De qualquer modo, Teresa vivia numa espécie de redoma de estabilidade, alienada ao que acontecia à sua volta (“Eu não desconfiei; eu desviei”), especialmente no que diz respeito à realidade conjugal. A personagem do texto de Andrea Bassitt pode levar o espectador a lembrar de Nora Helmer, protagonista de Casa de Bonecas, de Henrik Ibsen, que, a partir de determinado instante, adquire consciência de sua existência no mundo e reivindica independência. Ambas as personagens, Teresa e Nora, se deparam com a ruptura de seus cotidianos acomodados e estáveis e experimentam seus novos momentos como uma libertação.

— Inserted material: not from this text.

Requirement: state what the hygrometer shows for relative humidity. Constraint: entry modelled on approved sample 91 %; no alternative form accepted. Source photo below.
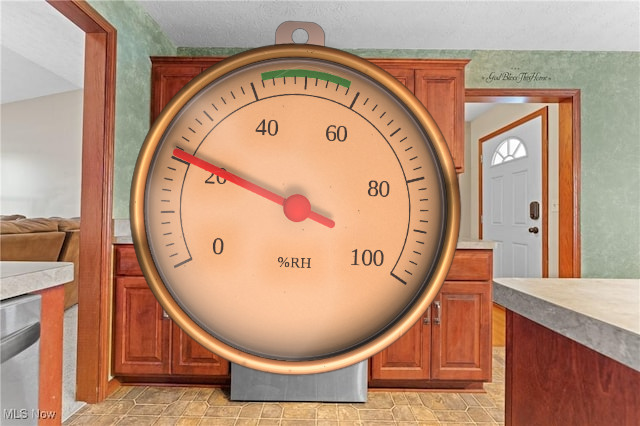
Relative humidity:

Mas há diferenças estruturais entre as peças: a de Ibsen pertence à dramaturgia realista/naturalista; já a de Bassit se inscreve nessa vertente para, até certo ponto, subvertê-la com a revelação do lugar de onde Teresa relata sua jornada, salpicada por breves menções a fatos reais, como a queda do Muro de Berlim, a escalada da Aids e a eleição de Fernando Collor de Mello.

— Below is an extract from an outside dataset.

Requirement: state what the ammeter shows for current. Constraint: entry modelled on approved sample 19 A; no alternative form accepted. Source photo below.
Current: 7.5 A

A suspensão do realismo proposta na peça não implica numa perda de identificação – e, consequentemente, num afastamento – do espectador em relação à cena, aquecida pela interpretação de Irene Ravache. Se por um lado a escassez de recursos da apresentação anterior, em casa, gerou um cerceamento do potencial cênico do espetáculo, por outro essa restrição fez com que as atenções ficassem ainda mais concentradas na atriz, sem eventuais elementos dispersivos ao redor. A frieza da tecnologia – a atriz diante de uma câmera, sem contato direto com os espectadores, ninguém partilhando do mesmo ambiente – contrastou com a qualidade de presença de Irene Ravache, que, por meio da fala, do olhar e de um gestual cotidiano, mas não banal, aproximou a plateia da personagem. A impressão foi a de que a atriz estabeleceu um elo individualizado com o espectador. Seja como for, Irene Ravache faz de Teresa uma personagem concreta, também demonstrando habilidade no desenho de figuras pertencentes ao passado dela, e valoriza as transições do texto.
Alma Despejada é uma escolha coerente dentro do repertório normalmente priorizado por Irene Ravache, voltado para textos que primam por uma comunicação imediata com o público.
Onde assistir: Sympla / Teatro WeDo! Ingressos: R$ 40,00. Até 31/7.